E ai nós mulheres que somos doulas temos que lidar e apoiar essas mulheres. Eu Vanessa Meyrelles me conecto com a gestante de forma pura e intensa. Estou ao lado para lutar, sorrir e também chorar.

E nessa hora sem que ninguém perceba, mesmo forte e serena eu choro suas dores. Sou mãe, sou mulher e sei o quanto passar por essa experiência pode ser doloroso. Sou muito empata e nesses momentos de luto, doulo e quero ser doulada.

Doulas precisam saber lidar e apoiar uma mulher enlutada. Doulas dão apoio psicológico, mas não são psicólogas e enfrentam situações limites que certamente também precisariam de apoio.

Sou da área da saúde e tenho uma bagagem de vida, de experiência que não me faz ser tão crua nessa questão. Tive aulas de psicologia, orientações sobre postura com gestantes, familiares mas e quem não tem essa bagagem?

Eu já vi muitos óbitos. Presenciei muitos suspiros derradeiros. Muitos corpos frios. Vi muitas lágrimas, muitos choros altos de maridos perderem suas companheiras. Muita dor.

E mesmo com essa bagagem eu não quis e não me sinto calejada. Me nego a me acostumar, a deslegitimar uma dor, a dizer que vai passar. Me nego a me blindar para não sofrer junto.

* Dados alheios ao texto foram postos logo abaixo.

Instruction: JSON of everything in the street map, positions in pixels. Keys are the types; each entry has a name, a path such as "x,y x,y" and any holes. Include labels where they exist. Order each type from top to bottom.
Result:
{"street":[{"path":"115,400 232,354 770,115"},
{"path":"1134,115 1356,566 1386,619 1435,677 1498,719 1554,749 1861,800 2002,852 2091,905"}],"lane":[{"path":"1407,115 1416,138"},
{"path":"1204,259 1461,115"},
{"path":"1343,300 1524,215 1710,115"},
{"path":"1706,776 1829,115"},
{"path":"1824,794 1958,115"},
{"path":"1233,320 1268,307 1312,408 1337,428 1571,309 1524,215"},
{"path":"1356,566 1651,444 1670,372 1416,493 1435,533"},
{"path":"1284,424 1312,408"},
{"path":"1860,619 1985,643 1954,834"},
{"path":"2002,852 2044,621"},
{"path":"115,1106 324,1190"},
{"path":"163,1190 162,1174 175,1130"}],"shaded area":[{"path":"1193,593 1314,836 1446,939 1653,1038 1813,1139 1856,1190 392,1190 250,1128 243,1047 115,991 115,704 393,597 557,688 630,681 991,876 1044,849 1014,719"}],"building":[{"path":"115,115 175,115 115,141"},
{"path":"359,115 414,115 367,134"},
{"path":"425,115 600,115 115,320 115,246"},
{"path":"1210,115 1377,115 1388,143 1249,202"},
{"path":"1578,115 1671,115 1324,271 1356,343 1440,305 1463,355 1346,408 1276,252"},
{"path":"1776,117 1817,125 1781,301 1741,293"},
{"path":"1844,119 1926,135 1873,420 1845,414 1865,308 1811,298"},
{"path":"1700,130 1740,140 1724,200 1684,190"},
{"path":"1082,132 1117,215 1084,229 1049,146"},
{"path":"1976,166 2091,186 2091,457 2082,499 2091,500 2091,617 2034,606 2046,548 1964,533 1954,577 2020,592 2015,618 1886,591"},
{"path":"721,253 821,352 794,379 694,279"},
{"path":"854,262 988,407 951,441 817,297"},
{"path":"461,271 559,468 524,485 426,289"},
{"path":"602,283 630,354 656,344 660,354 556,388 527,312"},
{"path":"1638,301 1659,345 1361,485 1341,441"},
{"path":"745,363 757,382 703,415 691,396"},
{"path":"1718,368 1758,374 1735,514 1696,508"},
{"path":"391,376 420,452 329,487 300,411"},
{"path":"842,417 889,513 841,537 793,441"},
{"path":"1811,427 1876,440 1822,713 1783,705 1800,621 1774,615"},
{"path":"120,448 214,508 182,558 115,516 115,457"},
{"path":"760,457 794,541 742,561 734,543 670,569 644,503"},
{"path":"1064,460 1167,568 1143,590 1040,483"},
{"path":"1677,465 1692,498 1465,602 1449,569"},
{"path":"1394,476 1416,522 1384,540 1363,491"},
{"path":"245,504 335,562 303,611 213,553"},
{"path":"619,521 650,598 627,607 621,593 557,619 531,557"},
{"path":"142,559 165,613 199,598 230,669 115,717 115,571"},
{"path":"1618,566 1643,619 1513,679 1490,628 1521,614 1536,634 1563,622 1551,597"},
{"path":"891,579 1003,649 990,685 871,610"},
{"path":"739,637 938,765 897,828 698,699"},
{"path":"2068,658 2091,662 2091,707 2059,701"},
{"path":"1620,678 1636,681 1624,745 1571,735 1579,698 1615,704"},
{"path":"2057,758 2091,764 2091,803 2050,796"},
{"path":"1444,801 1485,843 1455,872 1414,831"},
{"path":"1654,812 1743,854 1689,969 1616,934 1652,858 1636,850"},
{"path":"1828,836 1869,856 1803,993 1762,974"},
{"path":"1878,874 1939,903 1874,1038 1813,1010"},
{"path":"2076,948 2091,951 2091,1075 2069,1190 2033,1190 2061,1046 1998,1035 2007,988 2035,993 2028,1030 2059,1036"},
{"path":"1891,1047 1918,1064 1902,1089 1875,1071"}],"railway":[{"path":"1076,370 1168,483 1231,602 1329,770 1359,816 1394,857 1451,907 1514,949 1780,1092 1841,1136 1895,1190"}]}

Receber uma mensagem de uma mulher no meio da madrugada que se dirige a um hospital com sangramento e inicio de aborto não é fácil. Ouvir a voz tensa do marido não é fácil porque situações assim nos colocam com a outra extremidade da ponte da vida, do descontrole, da finitude.

Doulas e famílias enlutadas são forjadas no fogo. Todas essas perdas que vivenciei antes de ser doula me fizeram uma pessoa muito melhor. O senso de gratidão se faz absolutamente presente, pessoas se entristecem por não terem coisas supérfluas e eu vi muitos sem condições sequer de se banharem sozinhos. Com um câncer. Se despedindo desse plano, deixando família, filhos.

E ai eu olhava para mim e via que tinha tudo. Absolutamente tudo. Eu tinha vida e viva teria possibilidades.

Possibilidades de evoluir espiritualmente e moralmente, de usar minha empatia em prol de outros, de chegar em casa e agradecer o teto e o pão de cada dia.

Doulas precisam de apoio, precisam estar unidas. Precisam de respaldo psicológico e estar cientes de que no meio do furacão elas serão apoio para muitas mulheres e que portanto necessitam estar fortificadas. Serem empatas, saber acolher e respeitar o tempo de cada família.

Vejo que isso tem se manifestado muito na prática, como caminhar, que se aprende caminhando.

Mas não precisa ser assim. Precisamos de mais vivências, workshops, rodas de cura e grupos de apoio. Para as famílias e para nós também.

Perda gestacional não é uma frustração, é a dor da perda de uma pessoa real e doulas empatas se colocam nesse lugar difícil com a mulher e a família e sentem suas dores.

Digerindo a perda, degustamos a vida.  Apoio é necessário, sempre!